Published online by Cambridge University Press: 12 January 2010
Introduction
Sociologists and economists have long recognized the importance of measuring the effects of schooling. Its influence on such measures of success as occupational status and earnings serves, on the one hand, as an indicator of the role of educational institutions in fostering (or hampering) social mobility and, on the other hand, as an indicator of the productivity of personal and public investments in schooling. At the same time, it is well known that social and economic success may depend directly on personal characteristics and conditions of upbringing that also affect the length and quality of schooling. For these reasons, it is by no means obvious that an association of schooling with social or economic success can be interpreted in causal terms, and many studies have attempted to determine the degree to which such causal inferences are warranted.
The effects of background, broadly conceived, on achievement can be taken into account by modeling the similarity of siblings. That is, a research design based on sibling pairs (or w-tuples) permits a statistical decomposition of variances and of covariances into “between-family” and “within-family” components.
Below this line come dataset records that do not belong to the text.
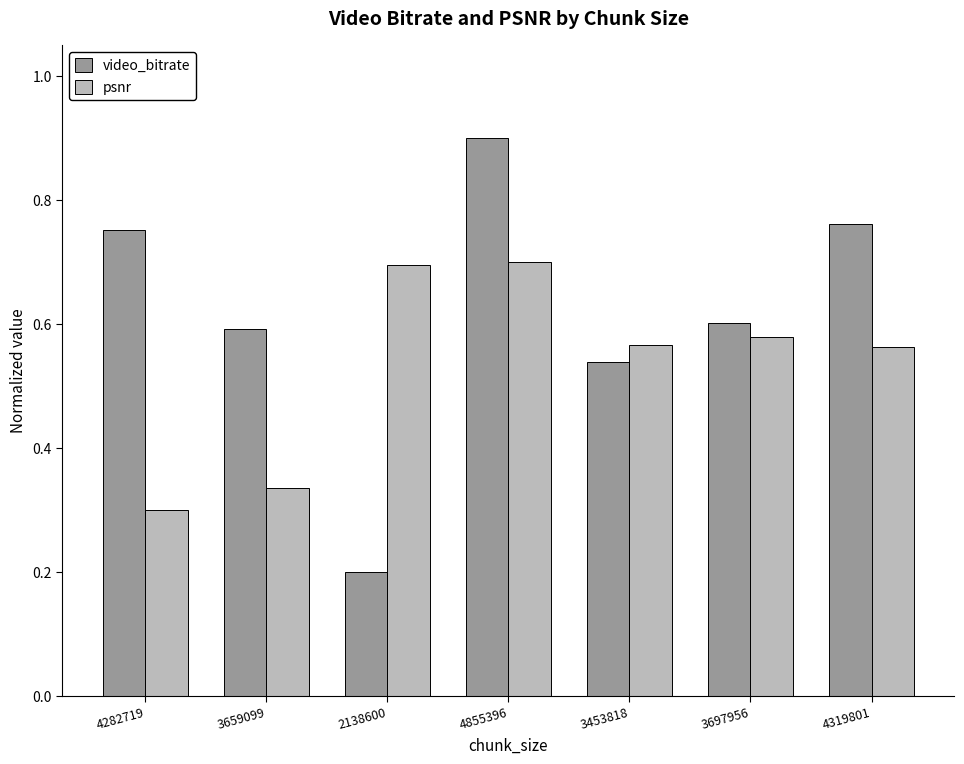

What is the minimum value shown in the chart?

0.2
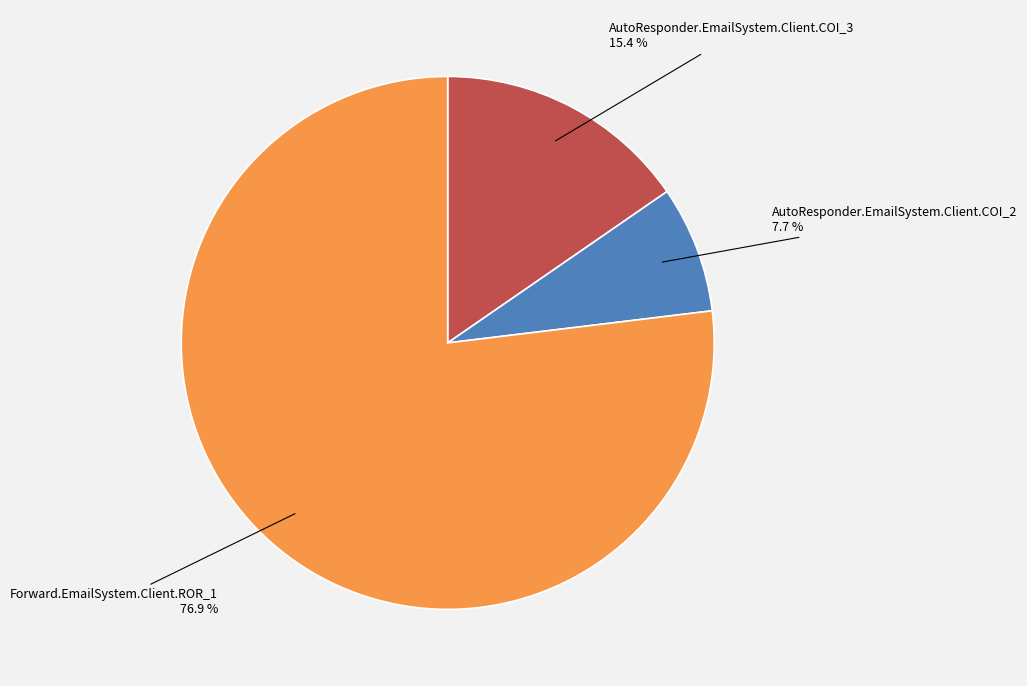

True or false: Forward.EmailSystem.Client.ROR_1 accounts for 77% of the total.

True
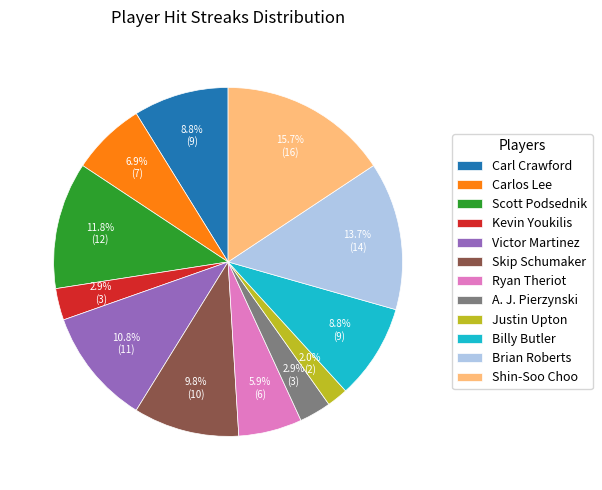

Approximately how many times larger is the value at Skip Schumaker compared to Scott Podsednik?

0.8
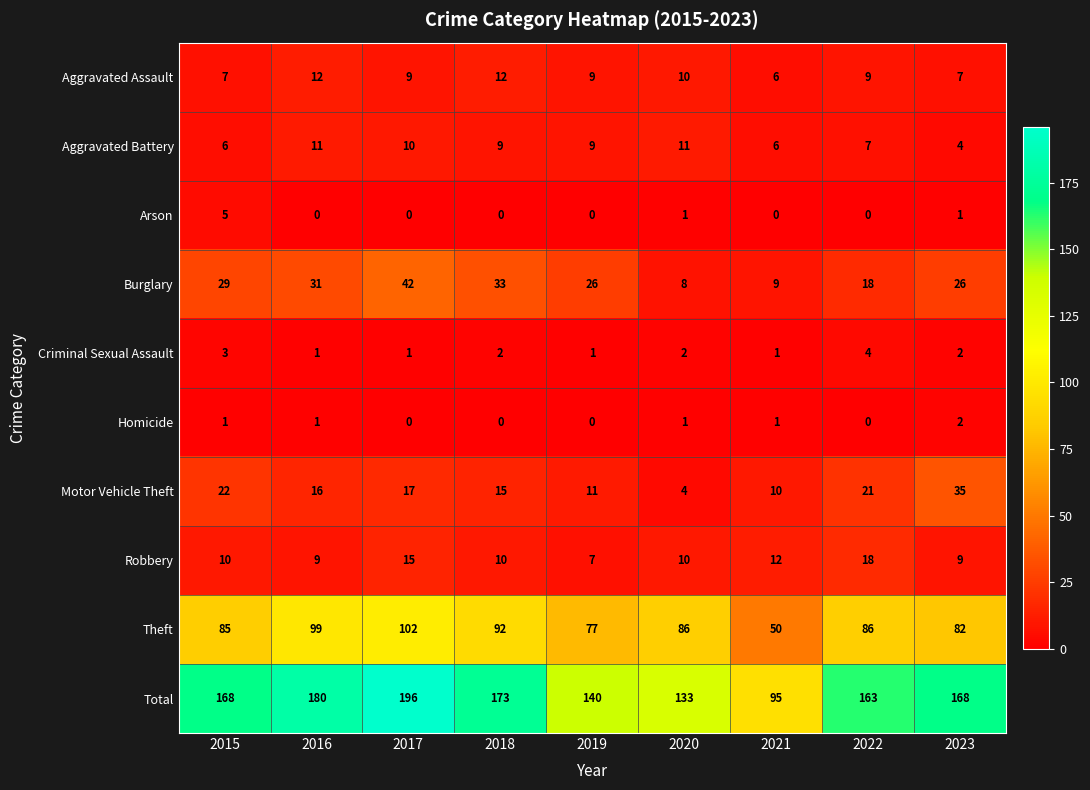

What is the spread (max minus min) of values at 2020?

132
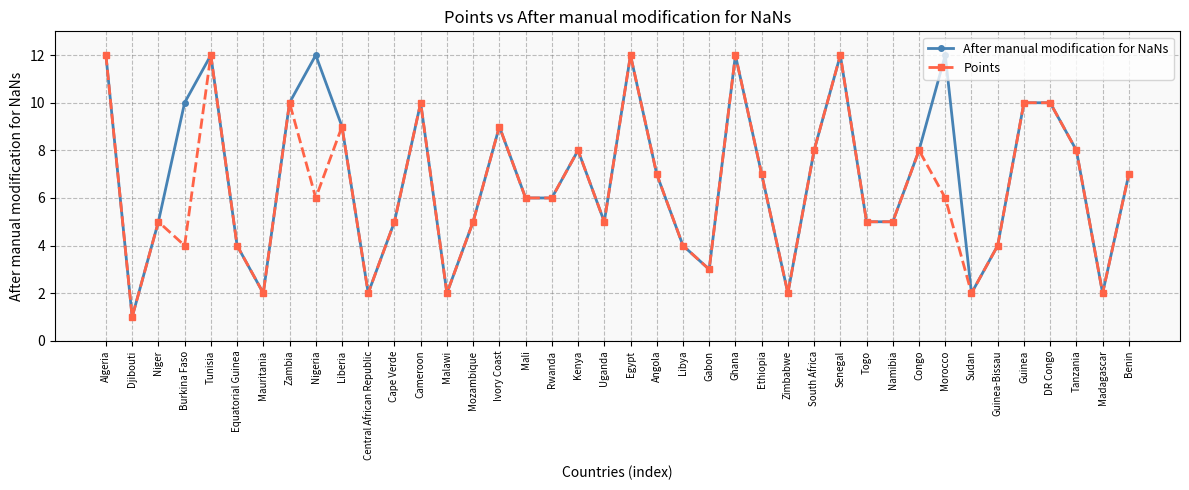

What is the label of the 15th point from the left?

Mozambique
If fraternal differences in schooling lead to differences in adult success, we can be confident that the association of schooling with success is not merely an artifact of the tendency of school success to run in families that are also economically successful. This has helped to motivate a number of studies of the stratification process that are based on samples of siblings, rather than of the general population, perhaps most notably in the two major studies by Jencks and associates (1972, 1979).